Moneybox

Apple’s Worthless Cash Stockpile

I got a fair amount of negative reaction from Apple fans to my post yesterday about the irrationally high profit margins they’re reaping on their Macs. This gets to be touchy emotional terrain for some people, so I want to be clear. I bought an iPhone the first week it was released. I own an iPhone 5 and an iPad 3 and a MacBook Air and a Thunderbolt Display and an Apple Wireless Keyboard and an Apple Wireless Trackpad. I’m not an Apple-basher and I don’t want the company to “be like Dell” or “be like Samsung.” But one of the oddities of the increasingly partisan tech commentary world is that somehow Apple’s customers have become cheerleaders for high prices and giant profits. That’s odd. As a fan of Apple products, I’d like them to be cheaper so I can buy more!

At any rate—strategy. Running a company isn’t like some kind of board game where the firm with the largest stockpile of cash wins. The idea of making a profit is to do something with it. Do what? I don’t know. Earn returns for your shareholders. Pay yourself a lot. Upgrade your corporate jet. Invest it in world-changing products. Retain flexibility to make strategic aquisitions as needed. Ensure that the firm itself can survive hard times and live forever. I can’t tell you or Tim Cook or anyone else what his goal in life ought to be.

But my point from yesterday was that Apple already has an awful lot of cash. Getting even more cash is not particularly useful for any goal at this point (diminishing marginal utility). So they ought to do something.
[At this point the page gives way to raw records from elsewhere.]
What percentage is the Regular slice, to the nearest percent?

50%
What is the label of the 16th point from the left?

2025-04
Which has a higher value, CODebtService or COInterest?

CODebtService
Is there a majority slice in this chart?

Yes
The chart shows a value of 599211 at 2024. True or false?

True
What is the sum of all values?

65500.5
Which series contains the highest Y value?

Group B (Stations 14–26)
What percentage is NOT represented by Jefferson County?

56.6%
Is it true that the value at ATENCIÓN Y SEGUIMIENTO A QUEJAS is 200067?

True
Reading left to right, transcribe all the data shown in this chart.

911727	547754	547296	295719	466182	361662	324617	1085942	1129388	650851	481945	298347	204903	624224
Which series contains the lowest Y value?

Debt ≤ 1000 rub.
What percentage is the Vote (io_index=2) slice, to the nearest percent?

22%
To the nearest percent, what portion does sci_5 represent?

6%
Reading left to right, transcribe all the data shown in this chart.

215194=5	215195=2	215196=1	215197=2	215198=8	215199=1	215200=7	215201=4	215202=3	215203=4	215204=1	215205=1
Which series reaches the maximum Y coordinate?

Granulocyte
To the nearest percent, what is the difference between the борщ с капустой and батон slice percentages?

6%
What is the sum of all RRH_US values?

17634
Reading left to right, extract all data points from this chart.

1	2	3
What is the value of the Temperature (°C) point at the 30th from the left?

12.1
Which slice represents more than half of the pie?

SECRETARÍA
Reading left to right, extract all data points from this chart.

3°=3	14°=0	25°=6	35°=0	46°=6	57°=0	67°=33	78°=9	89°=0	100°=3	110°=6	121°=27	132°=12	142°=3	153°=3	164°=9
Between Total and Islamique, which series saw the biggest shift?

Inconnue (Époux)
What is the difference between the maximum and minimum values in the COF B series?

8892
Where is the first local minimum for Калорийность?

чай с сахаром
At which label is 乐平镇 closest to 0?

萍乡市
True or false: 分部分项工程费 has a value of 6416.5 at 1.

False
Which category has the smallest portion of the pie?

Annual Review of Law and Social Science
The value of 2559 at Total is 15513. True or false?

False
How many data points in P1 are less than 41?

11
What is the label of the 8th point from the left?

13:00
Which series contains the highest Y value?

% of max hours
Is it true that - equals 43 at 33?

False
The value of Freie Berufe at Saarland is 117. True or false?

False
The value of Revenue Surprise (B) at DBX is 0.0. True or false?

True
One smart thing to do would be to make a strategic investment in Mac OS market share since with its current rather small market share Mac profits are not a particularly important part of overall Apple profits, but Mac could and should be an important part of Apple strategy. Right now Microsoft is very strong in the PC marketplace but very weak on Mobile. Google is strong on mobile but very weak in PCs. Apple is strong on mobile, and sort of in-between on PCs. That Apple can ship desktops and laptops that sell in substantial numbers at high profit margins show that Apple has strong products in the PC game. But they’re still a very small share of the overall market. By slashing margins to gain market share, Apple would become the onlly strong player to bridge the mobile/desktop divide and gain a useful strategic edge. How useful? I’m not sure. But it just has to be useful enough to clear the “more useful than even more money in the bank” bar which is pretty low at this point.